Another study from Syracuse University endeavoured to explore the specific relationship between the viewer and the programme they are watching. Concluding that “the effect of binge watching on viewer reception is contingent on the show. Results also revealed that binge watching better delivers an escape gratification for viewers than appointment watching.” That latter statement interestingly points to the fact that viewers are more satisfied with this mode of viewing, rather than the historically traditional practice of tuning in when a programme is scheduled. They continue to explain: “behaviour and selection is motivated and functional, and people filter through competing media to consume what most gratifies their needs and desires… ‘expectation about content formed in advance of exposure’ and gratifications obtained is the ‘satisfaction subsequently secured from consumption of it’. By clarifying the difference between what we expect from media effects our subsequent satisfaction from it, she makes the case that the most satisfying source is one we know will satisfy you, because it’s done so before.

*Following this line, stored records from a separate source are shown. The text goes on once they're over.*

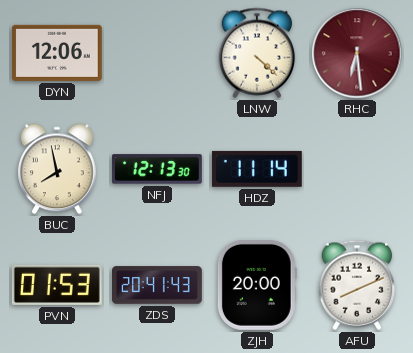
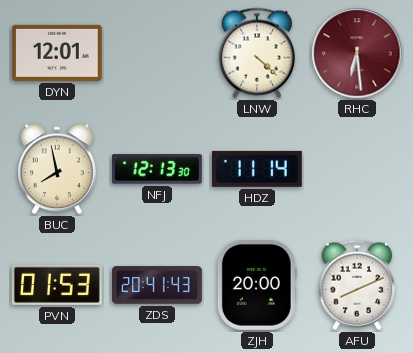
DYN: 12:06 -> 12:01
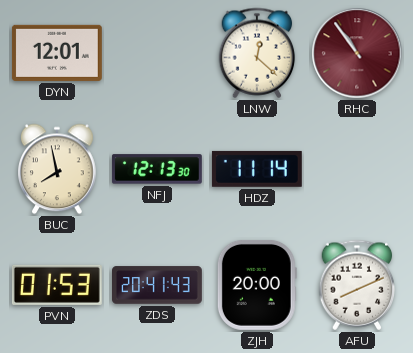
LNW: 4:22 -> 12:22
RHC: 6:29 -> 10:54
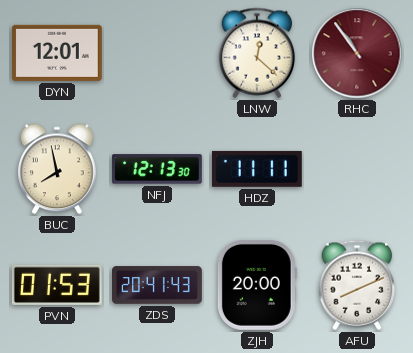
HDZ: 11:14 -> 11:11
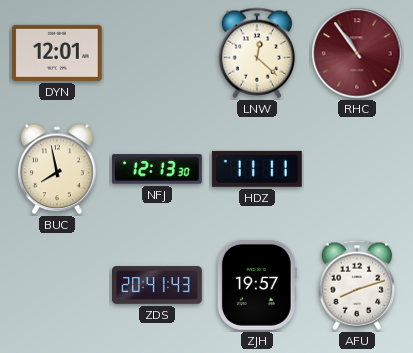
PVN: 01:53 -> none
ZJH: 20:00 -> 19:57
AFU: 8:11 -> 8:12
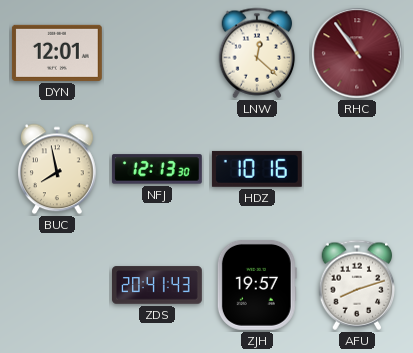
HDZ: 11:11 -> 10:16
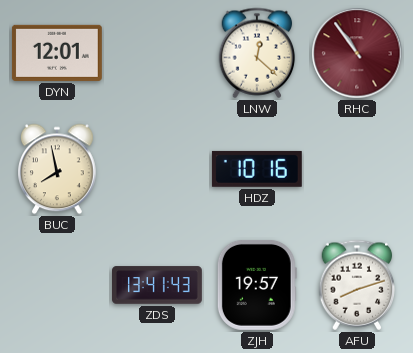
NFJ: 12:13 -> none
ZDS: 20:41 -> 13:41
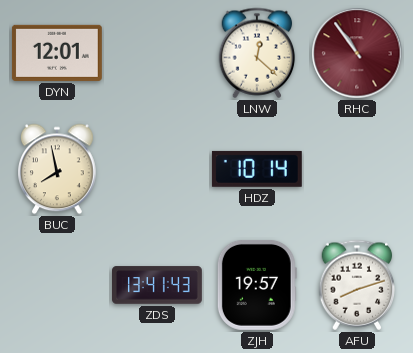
HDZ: 10:16 -> 10:14
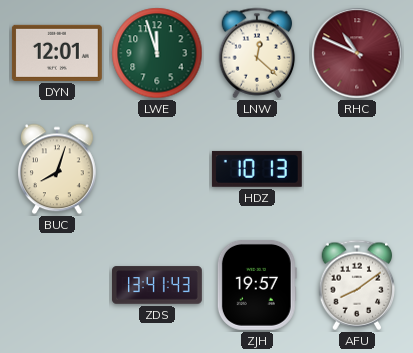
LWE: none -> 11:57
RHC: 10:54 -> 10:49
BUC: 7:58 -> 8:03
HDZ: 10:14 -> 10:13
AFU: 8:12 -> 8:09
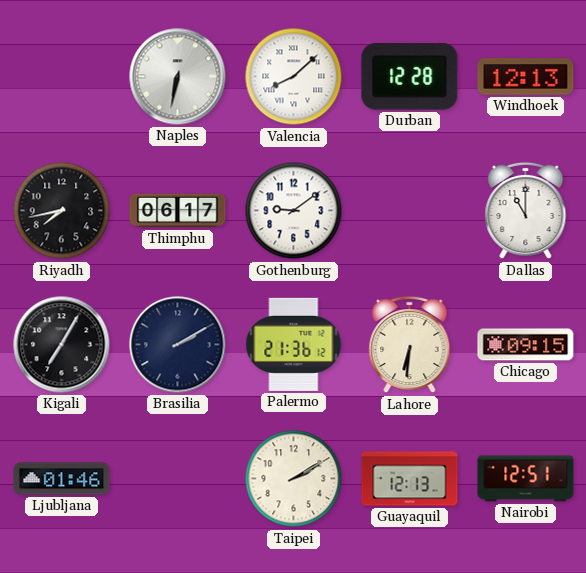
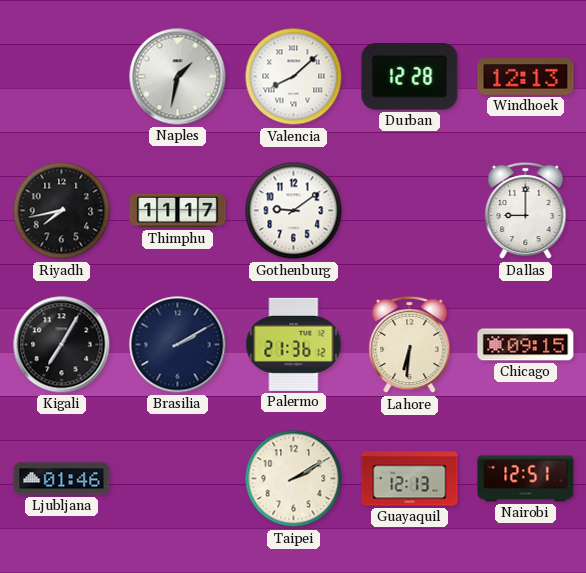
Naples: 6:32 -> 1:32
Thimphu: 06:17 -> 11:17
Dallas: 11:00 -> 9:00
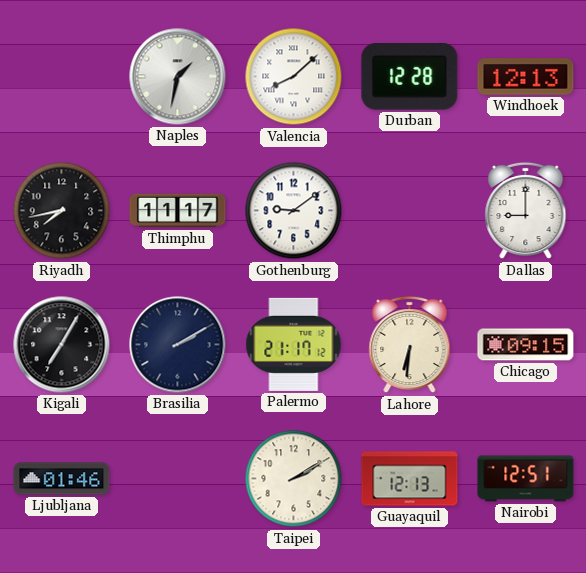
Palermo: 21:36 -> 21:17
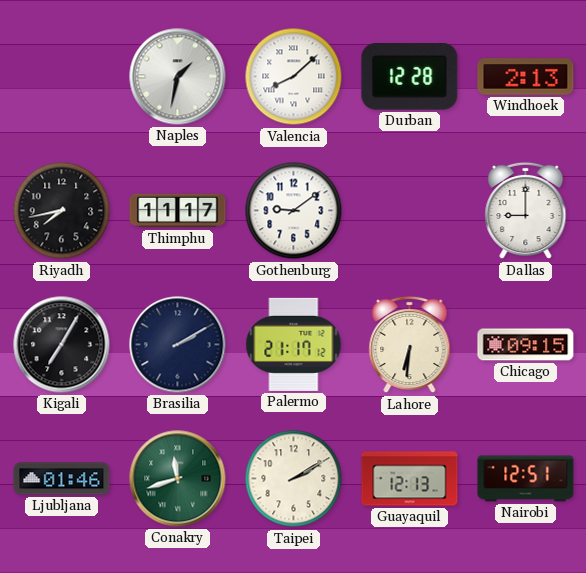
Windhoek: 12:13 -> 2:13
Conakry: none -> 11:42
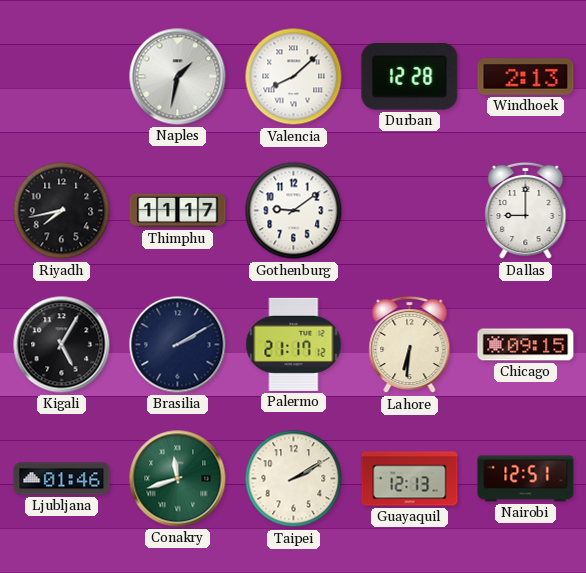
Kigali: 7:05 -> 5:05
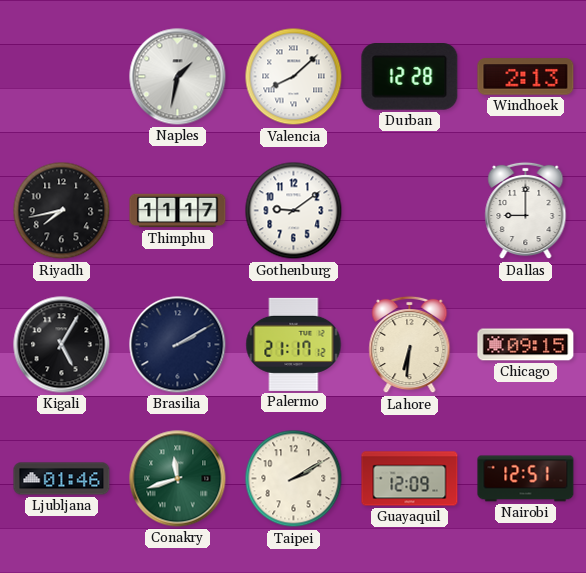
Guayaquil: 12:13 -> 12:09
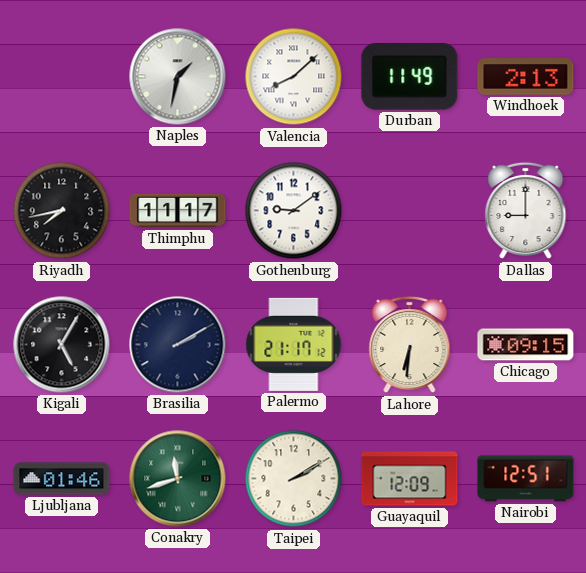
Durban: 12:28 -> 11:49
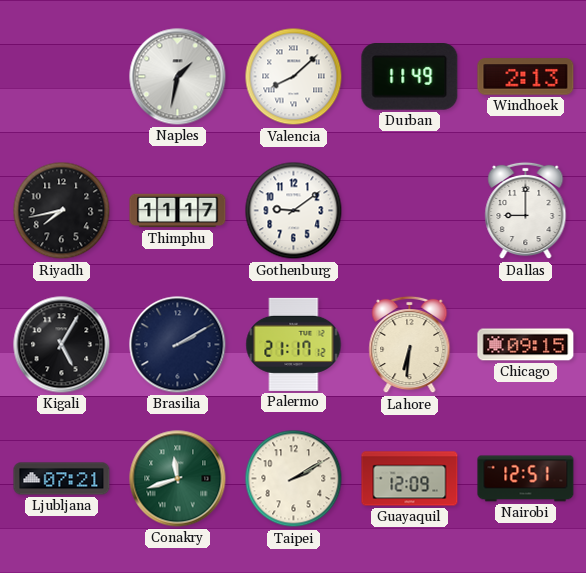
Ljubljana: 01:46 -> 07:21
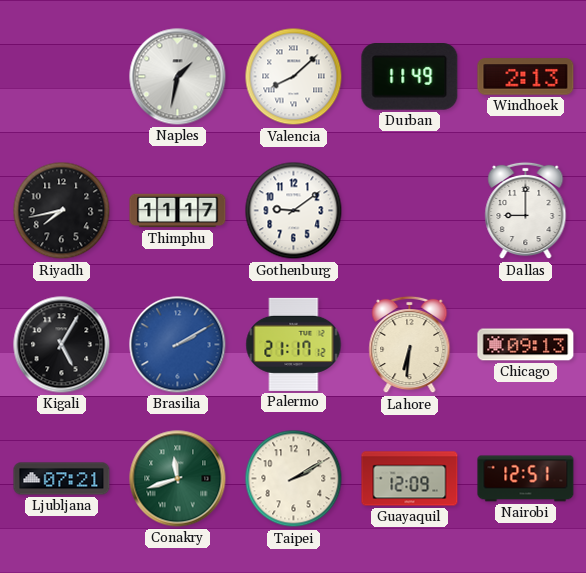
Brasilia dial: navy -> blue
Chicago: 09:15 -> 09:13
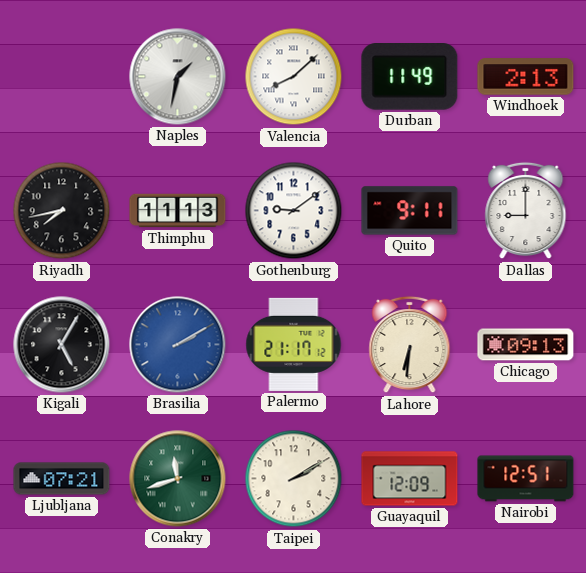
Thimphu: 11:17 -> 11:13
Quito: none -> 9:11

To figure out this relationship we must first uncover why we seek it out in the first place.

Simone de Beauvoir examines the freedom of choice everyone possesses as a being, in her essay The Ethics of Ambiguity. Her take on giving up our own freedom is to revert to a childlike state. She claims that man "gets rid of his freedom by claiming to subordinate it to values which would be unconditioned". She cites various states of man as they progress into and through adulthood as refusing to recognise that they are free. They look to others to show them their own values.

In our modern world, this statement needs an update. I argue it is no longer a case of refusing to acknowledge our freedom, it is a blatant refusal of freedom. Our freedom can often feel so vast in the endless choice of 21st century life, it is too overwhelming even to choose what to watch. We have reached the point where giving up our freedom, in a safe way, has become a comforting option. A relief.

But that relief can only come in the choosing, or lack thereof. As Beauvoir goes on to say “There is no way for a man to escape this world. It is in this world that… he must realize himself morally. Freedom must project itself toward its own reality through a content whose value it establishes.”. If there is no way to escape, then in moments when we want to, we must find a way to be ok with ourselves and our present situation.

This brings me to my hypothesis of why rewatching old favourites again and again is so comforting. If we have lost our knowledge of what makes us, us when we are distressed then looking to forms of art can remind us of those truths.

There seems to be two separate pathways to comfort or binge watching. One is to avoid your daily responsibilities and turn to others you are familiar with to see how they go about life; the other is to remind yourself of the past version of you that enjoys this show, much like a recalibration. If we currently don’t like the world we are being in, we look to another world we know we are comfortable being in, to be in for a while. And through being with other people we know we relate to we remember what it is to be ourselves.